> [TASK DESCRIPTION] If a line in the data holds the string "como", list it.

> [DATASET EXCERPTS]
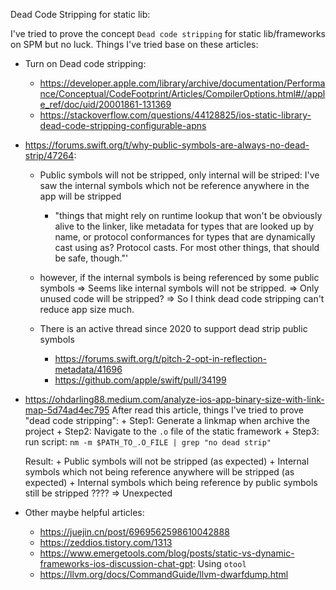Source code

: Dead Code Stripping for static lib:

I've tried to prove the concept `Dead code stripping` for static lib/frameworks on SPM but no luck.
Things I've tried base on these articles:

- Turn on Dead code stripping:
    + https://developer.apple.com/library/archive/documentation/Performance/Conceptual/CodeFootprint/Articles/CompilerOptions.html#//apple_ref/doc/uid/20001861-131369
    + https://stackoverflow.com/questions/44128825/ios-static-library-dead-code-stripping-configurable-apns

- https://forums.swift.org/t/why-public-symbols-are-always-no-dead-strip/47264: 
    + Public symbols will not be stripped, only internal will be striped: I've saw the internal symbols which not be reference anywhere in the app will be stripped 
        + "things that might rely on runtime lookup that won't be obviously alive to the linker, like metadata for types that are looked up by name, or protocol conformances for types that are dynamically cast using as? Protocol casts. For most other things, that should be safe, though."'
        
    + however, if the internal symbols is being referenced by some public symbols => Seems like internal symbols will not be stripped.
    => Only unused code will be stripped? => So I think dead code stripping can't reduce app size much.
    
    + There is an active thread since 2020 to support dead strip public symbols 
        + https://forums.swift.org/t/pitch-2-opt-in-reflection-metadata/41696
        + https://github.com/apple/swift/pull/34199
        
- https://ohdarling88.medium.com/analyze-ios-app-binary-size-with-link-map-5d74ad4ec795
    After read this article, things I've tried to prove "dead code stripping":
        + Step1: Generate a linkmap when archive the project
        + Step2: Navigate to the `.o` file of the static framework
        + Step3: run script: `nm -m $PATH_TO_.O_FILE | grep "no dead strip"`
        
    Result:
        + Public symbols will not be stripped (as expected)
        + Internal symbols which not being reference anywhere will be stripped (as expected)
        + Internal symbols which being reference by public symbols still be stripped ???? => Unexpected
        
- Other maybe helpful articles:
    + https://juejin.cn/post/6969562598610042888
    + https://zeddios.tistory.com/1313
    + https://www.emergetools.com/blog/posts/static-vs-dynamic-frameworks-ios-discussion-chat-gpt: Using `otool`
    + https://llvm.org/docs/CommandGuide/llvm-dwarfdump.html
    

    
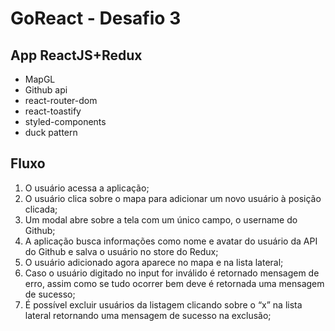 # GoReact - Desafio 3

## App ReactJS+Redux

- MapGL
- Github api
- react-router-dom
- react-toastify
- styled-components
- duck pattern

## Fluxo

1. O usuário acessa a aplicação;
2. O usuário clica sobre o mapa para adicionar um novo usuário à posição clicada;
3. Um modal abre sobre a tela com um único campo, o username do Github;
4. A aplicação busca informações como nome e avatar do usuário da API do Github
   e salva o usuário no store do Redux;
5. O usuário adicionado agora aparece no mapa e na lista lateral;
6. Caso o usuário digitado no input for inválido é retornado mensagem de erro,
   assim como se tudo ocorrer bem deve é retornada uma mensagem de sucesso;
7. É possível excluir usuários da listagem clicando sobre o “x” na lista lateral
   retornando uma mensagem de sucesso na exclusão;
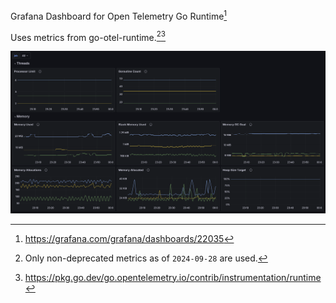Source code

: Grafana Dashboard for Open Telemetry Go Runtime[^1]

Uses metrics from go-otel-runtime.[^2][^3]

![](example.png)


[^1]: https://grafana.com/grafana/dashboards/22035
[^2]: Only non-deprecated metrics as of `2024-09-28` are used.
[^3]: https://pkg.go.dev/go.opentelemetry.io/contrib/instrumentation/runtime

> [SOLUTION]
4. A aplicação busca informações como nome e avatar do usuário da API do Github
   assim como se tudo ocorrer bem deve é retornada uma mensagem de sucesso;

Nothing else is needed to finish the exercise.